### What is asked
Could you reproduce everything in the items below, from the line containing "Page size: 1654x1241." down to the line containing "list Assumes the", copying both of those lines and every line between them exactly?

### Supplied entries

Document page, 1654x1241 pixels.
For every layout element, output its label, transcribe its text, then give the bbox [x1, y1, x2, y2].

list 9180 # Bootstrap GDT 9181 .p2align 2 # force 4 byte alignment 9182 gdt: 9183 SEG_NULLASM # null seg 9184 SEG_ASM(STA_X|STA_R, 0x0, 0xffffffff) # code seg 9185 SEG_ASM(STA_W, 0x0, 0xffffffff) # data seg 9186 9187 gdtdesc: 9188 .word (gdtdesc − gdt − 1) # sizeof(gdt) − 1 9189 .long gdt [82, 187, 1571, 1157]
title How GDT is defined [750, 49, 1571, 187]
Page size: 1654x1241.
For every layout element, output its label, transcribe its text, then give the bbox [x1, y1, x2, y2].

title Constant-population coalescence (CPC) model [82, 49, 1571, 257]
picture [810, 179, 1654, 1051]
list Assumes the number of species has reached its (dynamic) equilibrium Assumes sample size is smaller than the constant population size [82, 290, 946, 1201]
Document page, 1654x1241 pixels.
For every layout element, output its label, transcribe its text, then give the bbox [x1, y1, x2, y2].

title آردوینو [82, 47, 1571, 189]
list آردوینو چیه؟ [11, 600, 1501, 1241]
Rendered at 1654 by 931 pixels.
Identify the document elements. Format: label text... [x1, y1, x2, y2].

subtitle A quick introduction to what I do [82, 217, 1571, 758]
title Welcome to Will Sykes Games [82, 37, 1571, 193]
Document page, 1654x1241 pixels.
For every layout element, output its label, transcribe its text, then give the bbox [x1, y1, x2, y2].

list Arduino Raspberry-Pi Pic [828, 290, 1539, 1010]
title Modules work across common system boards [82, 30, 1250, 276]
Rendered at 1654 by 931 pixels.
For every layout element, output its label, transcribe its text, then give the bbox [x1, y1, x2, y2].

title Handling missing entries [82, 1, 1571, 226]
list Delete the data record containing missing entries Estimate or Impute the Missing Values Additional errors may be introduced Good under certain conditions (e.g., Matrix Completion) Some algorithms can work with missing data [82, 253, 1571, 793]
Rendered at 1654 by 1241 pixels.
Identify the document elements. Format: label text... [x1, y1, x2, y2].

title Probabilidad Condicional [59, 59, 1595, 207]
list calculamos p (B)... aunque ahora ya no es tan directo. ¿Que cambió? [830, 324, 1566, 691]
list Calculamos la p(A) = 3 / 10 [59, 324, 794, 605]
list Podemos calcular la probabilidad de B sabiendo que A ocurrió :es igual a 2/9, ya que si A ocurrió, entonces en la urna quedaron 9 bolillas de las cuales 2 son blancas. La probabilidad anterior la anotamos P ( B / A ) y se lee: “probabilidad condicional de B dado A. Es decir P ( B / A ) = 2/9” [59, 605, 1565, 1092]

### Finished answer
Page size: 1654x1241.
For every layout element, output its label, transcribe its text, then give the bbox [x1, y1, x2, y2].

title Constant-population coalescence (CPC) model [82, 49, 1571, 257]
picture [810, 179, 1654, 1051]
list Assumes the number of species has reached its (dynamic) equilibrium Assumes sample size is smaller than the constant population size [82, 290, 946, 1201]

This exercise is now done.